● **Aim**
Update the listing by changing every "Liberation Serif" to "DejaVu Sans", leaving all other lines and text unchanged. Do not include the pictures in your answer.

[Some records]

☆ ☆ ☆

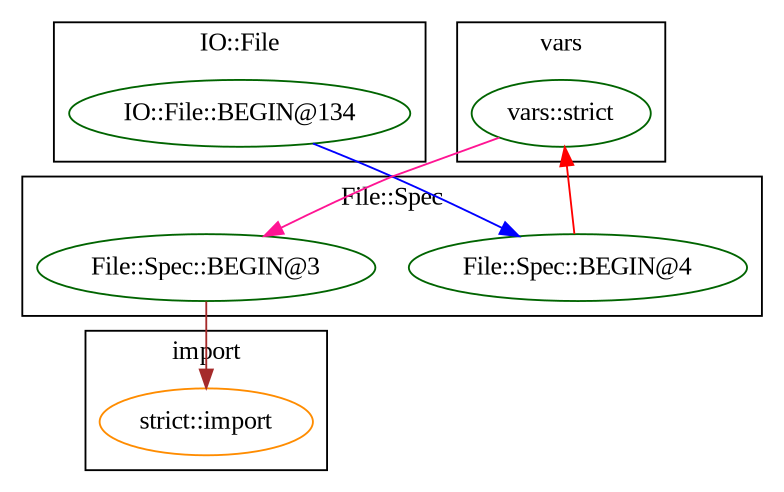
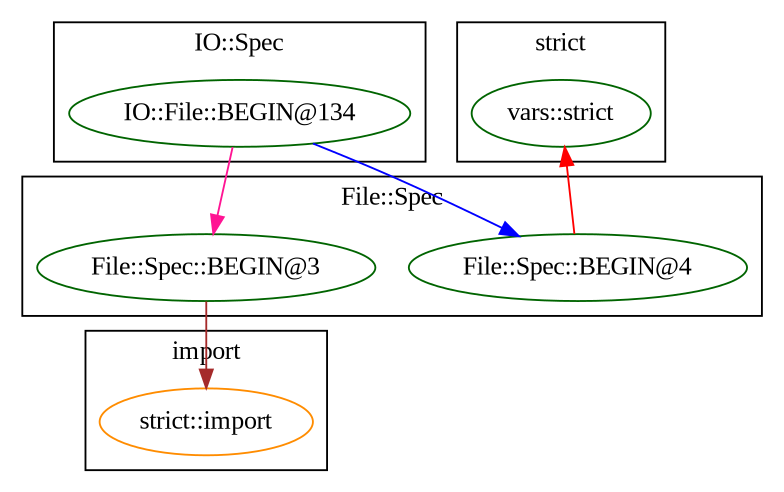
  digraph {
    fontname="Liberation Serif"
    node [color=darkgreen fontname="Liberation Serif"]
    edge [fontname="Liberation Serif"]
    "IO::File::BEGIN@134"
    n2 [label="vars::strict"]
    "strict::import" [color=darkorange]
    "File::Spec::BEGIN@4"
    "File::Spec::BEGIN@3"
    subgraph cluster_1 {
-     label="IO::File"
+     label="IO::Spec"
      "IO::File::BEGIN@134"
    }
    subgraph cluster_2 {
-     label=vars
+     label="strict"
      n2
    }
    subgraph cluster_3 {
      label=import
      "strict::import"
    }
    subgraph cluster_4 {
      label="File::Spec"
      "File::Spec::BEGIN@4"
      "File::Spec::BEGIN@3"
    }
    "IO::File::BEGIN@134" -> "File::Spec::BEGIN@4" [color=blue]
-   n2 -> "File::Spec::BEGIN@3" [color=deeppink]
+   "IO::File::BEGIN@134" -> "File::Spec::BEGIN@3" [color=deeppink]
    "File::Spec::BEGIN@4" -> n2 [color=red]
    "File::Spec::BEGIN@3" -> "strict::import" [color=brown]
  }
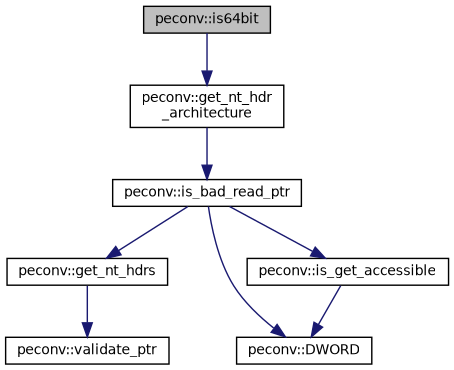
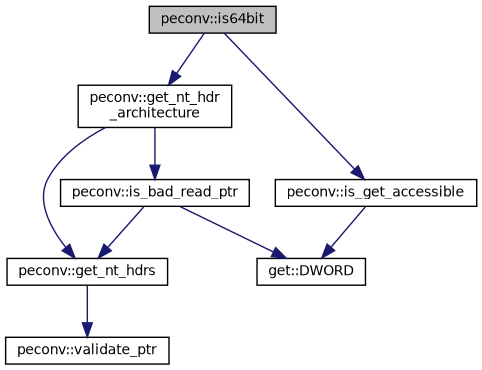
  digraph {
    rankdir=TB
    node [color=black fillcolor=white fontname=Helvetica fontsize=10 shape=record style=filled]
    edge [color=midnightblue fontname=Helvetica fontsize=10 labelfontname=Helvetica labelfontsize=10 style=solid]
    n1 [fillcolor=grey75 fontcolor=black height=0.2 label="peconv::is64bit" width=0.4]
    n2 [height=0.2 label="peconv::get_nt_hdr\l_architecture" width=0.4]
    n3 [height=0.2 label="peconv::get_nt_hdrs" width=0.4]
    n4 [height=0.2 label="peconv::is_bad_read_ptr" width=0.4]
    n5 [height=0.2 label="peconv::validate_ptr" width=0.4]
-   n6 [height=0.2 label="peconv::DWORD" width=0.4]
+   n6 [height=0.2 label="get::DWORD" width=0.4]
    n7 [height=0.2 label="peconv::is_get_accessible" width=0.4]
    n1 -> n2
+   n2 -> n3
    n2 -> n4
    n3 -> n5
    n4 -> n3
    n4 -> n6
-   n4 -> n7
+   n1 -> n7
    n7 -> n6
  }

☆ ☆ ☆

● **Written response**
  digraph {
    fontname="DejaVu Sans"
    node [color=darkgreen fontname="DejaVu Sans"]
    edge [fontname="DejaVu Sans"]
    "IO::File::BEGIN@134"
    n2 [label="vars::strict"]
    "strict::import" [color=darkorange]
    "File::Spec::BEGIN@4"
    "File::Spec::BEGIN@3"
    subgraph cluster_1 {
-     label="IO::File"
+     label="IO::Spec"
      "IO::File::BEGIN@134"
    }
    subgraph cluster_2 {
-     label=vars
+     label="strict"
      n2
    }
    subgraph cluster_3 {
      label=import
      "strict::import"
    }
    subgraph cluster_4 {
      label="File::Spec"
      "File::Spec::BEGIN@4"
      "File::Spec::BEGIN@3"
    }
    "IO::File::BEGIN@134" -> "File::Spec::BEGIN@4" [color=blue]
-   n2 -> "File::Spec::BEGIN@3" [color=deeppink]
+   "IO::File::BEGIN@134" -> "File::Spec::BEGIN@3" [color=deeppink]
    "File::Spec::BEGIN@4" -> n2 [color=red]
    "File::Spec::BEGIN@3" -> "strict::import" [color=brown]
  }
  digraph {
    rankdir=TB
    node [color=black fillcolor=white fontname=Helvetica fontsize=10 shape=record style=filled]
    edge [color=midnightblue fontname=Helvetica fontsize=10 labelfontname=Helvetica labelfontsize=10 style=solid]
    n1 [fillcolor=grey75 fontcolor=black height=0.2 label="peconv::is64bit" width=0.4]
    n2 [height=0.2 label="peconv::get_nt_hdr\l_architecture" width=0.4]
    n3 [height=0.2 label="peconv::get_nt_hdrs" width=0.4]
    n4 [height=0.2 label="peconv::is_bad_read_ptr" width=0.4]
    n5 [height=0.2 label="peconv::validate_ptr" width=0.4]
-   n6 [height=0.2 label="peconv::DWORD" width=0.4]
+   n6 [height=0.2 label="get::DWORD" width=0.4]
    n7 [height=0.2 label="peconv::is_get_accessible" width=0.4]
    n1 -> n2
+   n2 -> n3
    n2 -> n4
    n3 -> n5
    n4 -> n3
    n4 -> n6
-   n4 -> n7
+   n1 -> n7
    n7 -> n6
  }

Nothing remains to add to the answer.